What to do: Report, from the records below, every line where the word "label" appears.

#### The input

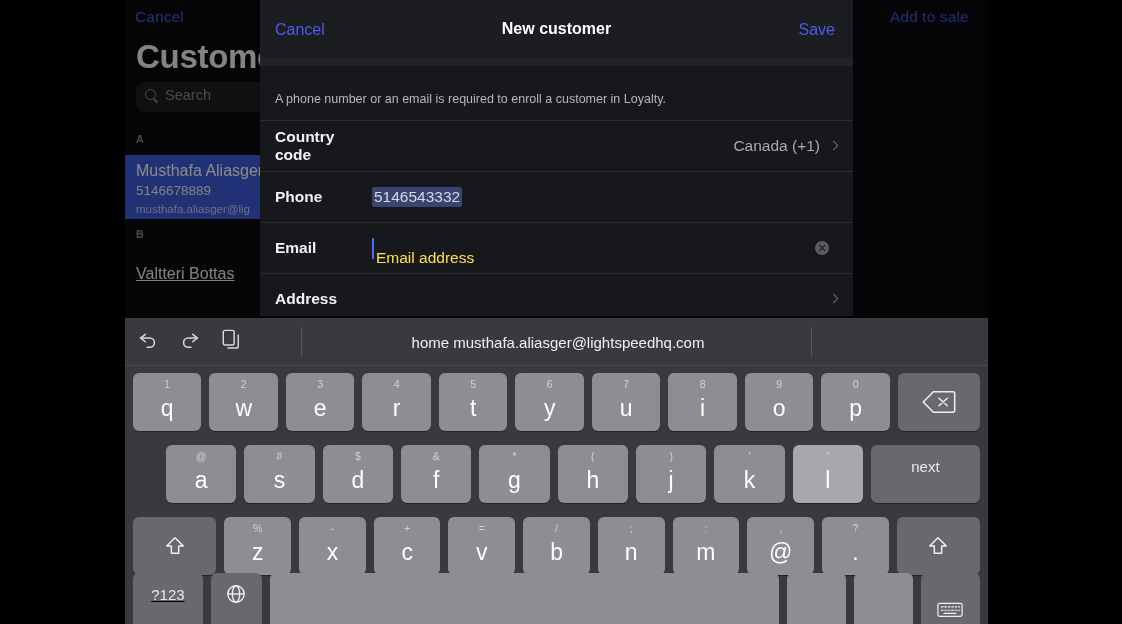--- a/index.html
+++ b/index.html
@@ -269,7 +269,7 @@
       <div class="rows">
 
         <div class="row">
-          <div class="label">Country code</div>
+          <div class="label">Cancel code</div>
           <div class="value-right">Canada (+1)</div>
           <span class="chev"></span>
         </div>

########

Your response:
-          <div class="label">Country code</div>
+          <div class="label">Cancel code</div>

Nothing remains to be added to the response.